Même les projections les plus audacieuses sur la réduction des coûts d’investissement des éoliennes marines, n’arriveront pas à compenser un tel écart, d’autant plus qu’il faut aussi tenir compte du stockage et des moyens pilotables d’appoint pour « jongler » avec la production aléatoire et intermittente de l’éolien.
Avec l’explosion de la dette en cours, c’est le moment de faire des économies sur les énergies les moins efficaces et les plus subventionnées (les renouvelables) pour soulager la France des poids morts.
Acceptation sociétale ?
Le volet sociétal des évaluations devra intégrer les problèmes soulevés par l’acceptation de plus en plus difficile des parcs éoliens.
Un rapport de l’Académie Nationale de Médecine adopté le 9 mai 2017 sur les nuisances sanitaires des éoliennes terrestres indique : « …si l’éolien terrestre ne semble pas induire directement des pathologies organiques, il affecte au travers de ses nuisances sonores et surtout visuelles la qualité de vie d’une partie des riverains et donc leur « état de complet bien-être physique, mental et social » lequel définit aujourd’hui le concept de santé.
L’énergie nucléaire émet très peu gaz à effet de serre, son impact sur l’environnement est négligeable, y compris en tenant compte de la gestion de ses déchets.
C’est aussi une industrie sûre, fiable, pilotable, presqu’entièrement nationale avec de fortes implantations qui irriguent tout le territoire, créatrice d’un grand nombre d’emplois (220 000 aujourd’hui en France), compétitive, et elle est même exportatrice.
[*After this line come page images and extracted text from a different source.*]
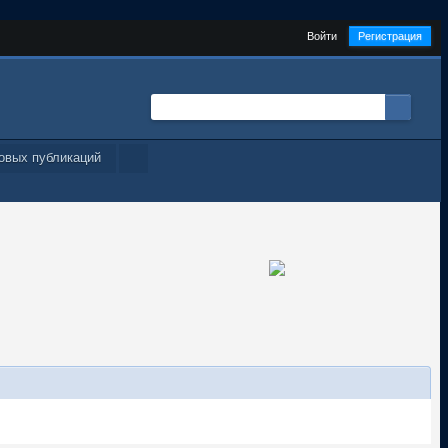
Войти
Регистрация
овых публикаций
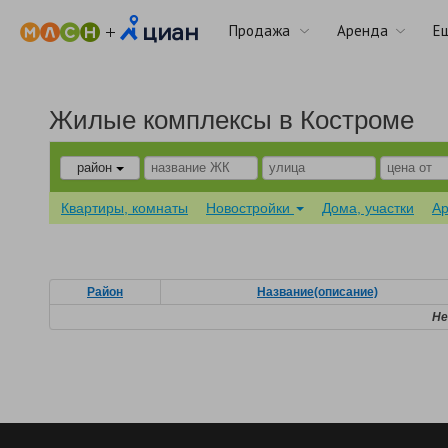
Продажа
Аренда
Е
Жилые комплексы в Костроме
район
Квартиры, комнаты
Новостройки
Дома, участки
А
Район
Название(описание)
Не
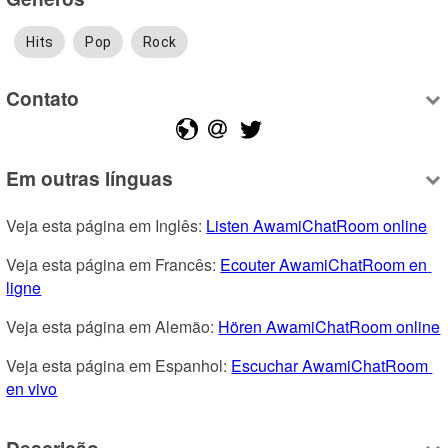
Hits
Pop
Rock
Contato
Em outras línguas
Veja esta página em Inglês: 
Listen AwamiChatRoom online
Veja esta página em Francês: 
Ecouter AwamiChatRoom en 
ligne
Veja esta página em Alemão: 
Hören AwamiChatRoom online
Veja esta página em Espanhol: 
Escuchar AwamiChatRoom 
en vivo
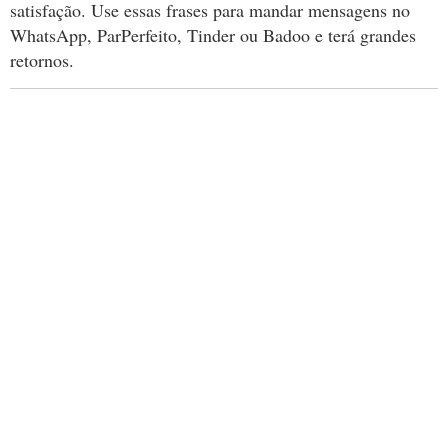
satisfação. Use essas frases para mandar mensagens no
WhatsApp, ParPerfeito, Tinder ou Badoo e terá grandes
retornos.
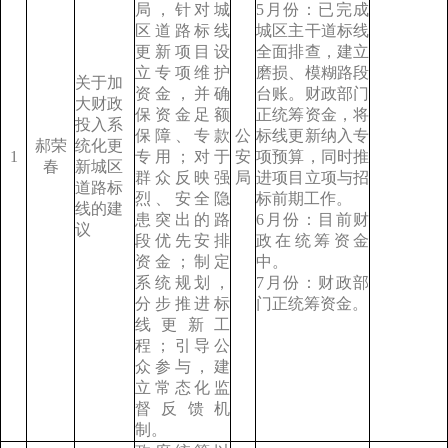
局，针对城
5月份：已完成
区道路标线
城区主干道标线
更新项目设
全面排查，建立
立专项维护
磨损、模糊路段
关
于加
资金，并确
台账。财政部门
大财政
保资金足额
正统筹资金，将
投入系
保障、专款
公
标线更新纳入专
郝荣
统化更
1
专用；对于
安
项预算，同时推
春
新城区
群众反映强
局
进项目立项与招
道路标
烈、安全隐
标前期工作。
线的建
患突出的路
6月份：目前财
议
段优先安排
政在统筹资金
资金；制定
中。
系统规划，
7月份：财政部
分步推进标
门正统筹资金。
线更新工
程；引导公
众参与，建
立常态化监
督反馈机
制。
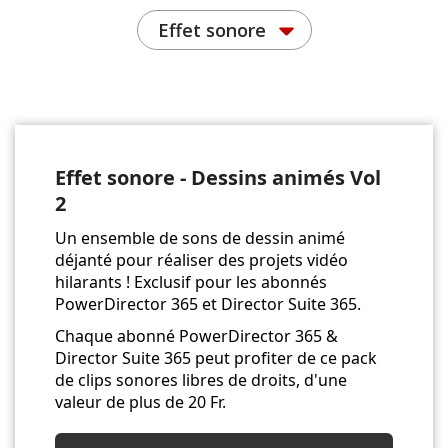
Effet sonore
Effet sonore - Dessins animés Vol
2
Un ensemble de sons de dessin animé
déjanté pour réaliser des projets vidéo
hilarants ! Exclusif pour les abonnés
PowerDirector 365 et Director Suite 365.
Chaque abonné PowerDirector 365 &
Director Suite 365 peut profiter de ce pack
de clips sonores libres de droits, d'une
valeur de plus de 20 Fr.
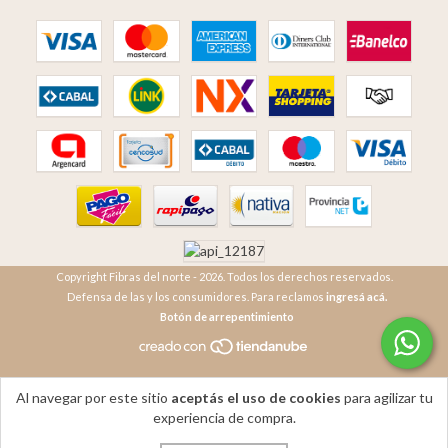
Copyright Fibras del norte - 2026. Todos los derechos reservados.
Defensa de las y los consumidores. Para reclamos
ingresá acá.
Botón de arrepentimiento
Al navegar por este sitio
aceptás el uso de cookies
para agilizar tu
experiencia de compra.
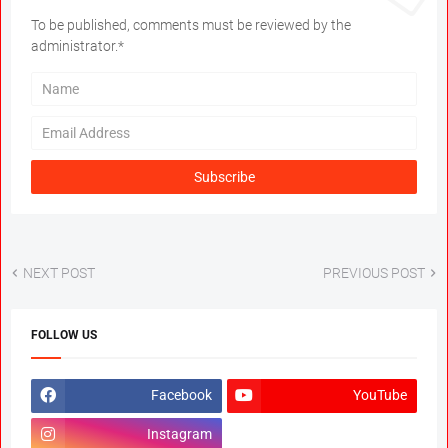
To be published, comments must be reviewed by the
administrator.*
NEXT POST
PREVIOUS POST
FOLLOW US
Facebook
YouTube
Instagram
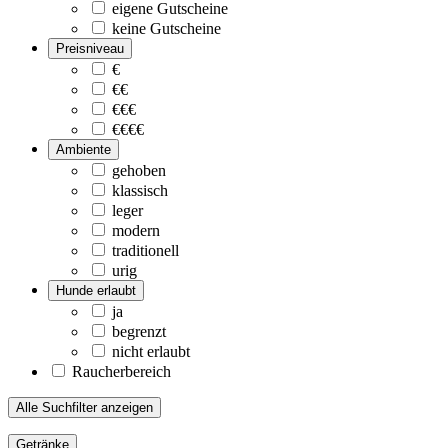
eigene Gutscheine
keine Gutscheine
Preisniveau
€
€€
€€€
€€€€
Ambiente
gehoben
klassisch
leger
modern
traditionell
urig
Hunde erlaubt
ja
begrenzt
nicht erlaubt
Raucherbereich
Alle Suchfilter anzeigen
Getränke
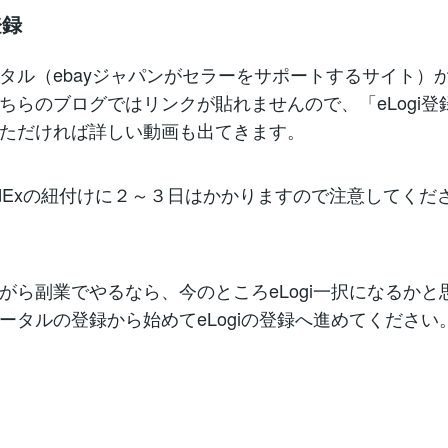
登録
タル（ebayジャパンがセラーをサポートするサイト）
ちらのブログではリンクが貼れませんので、「eLogi登
ただければ詳しい動画も出てきます。
とFedExの紐付けに２～３日はかかりますので注意してくだ
がら副業でやるなら、今のところeLogi一択になるかと
ータルの登録から始めてeLogiの登録へ進めてください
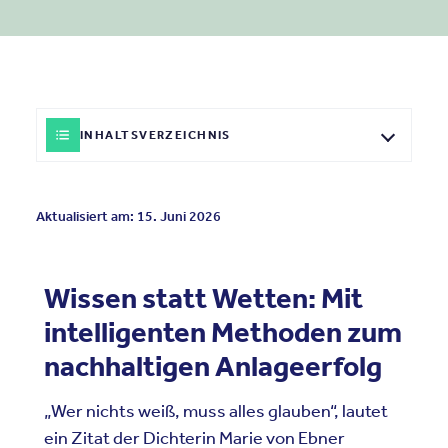
INHALTSVERZEICHNIS
Aktualisiert am: 15. Juni 2026
Wissen statt Wetten: Mit
intelligenten Methoden zum
nachhaltigen Anlageerfolg
„Wer nichts weiß, muss alles glauben“, lautet
ein Zitat der Dichterin Marie von Ebner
C’est un domaine d’excellence de la France envié dans le monde entier.
Qui dit mieux ?
Il en résulte que vouloir à tout prix éradiquer l’énergie nucléaire est un non-sens et un gâchis impardonnable du gouvernement. C’est un dictat idéologique ne reposant sur aucune donnée objective.
Il est donc injustifié et contre-productif d’examiner uniquement des scénarios dans lesquels les énergies renouvelables dominent le paysage énergétique français.
Et pourquoi ne pas étudier un possible scénario 100% nucléaire en 2050 ?
Le rapport de RTE « Futurs énergétiques 2050 » précise (page 60) : « …la flexibilité de certains usages électriques dépend fortement des modes de vie et des comportements des consommateurs ».
Dit autrement, « énoncez vos besoins… et RTE vous dira comment vous en passer ».
L’abandon de l’énergie nucléaire dans notre pays conduirait fatalement à restreindre de gré ou de force les besoins et le niveau de vie des Français et représenterait un suicide collectif.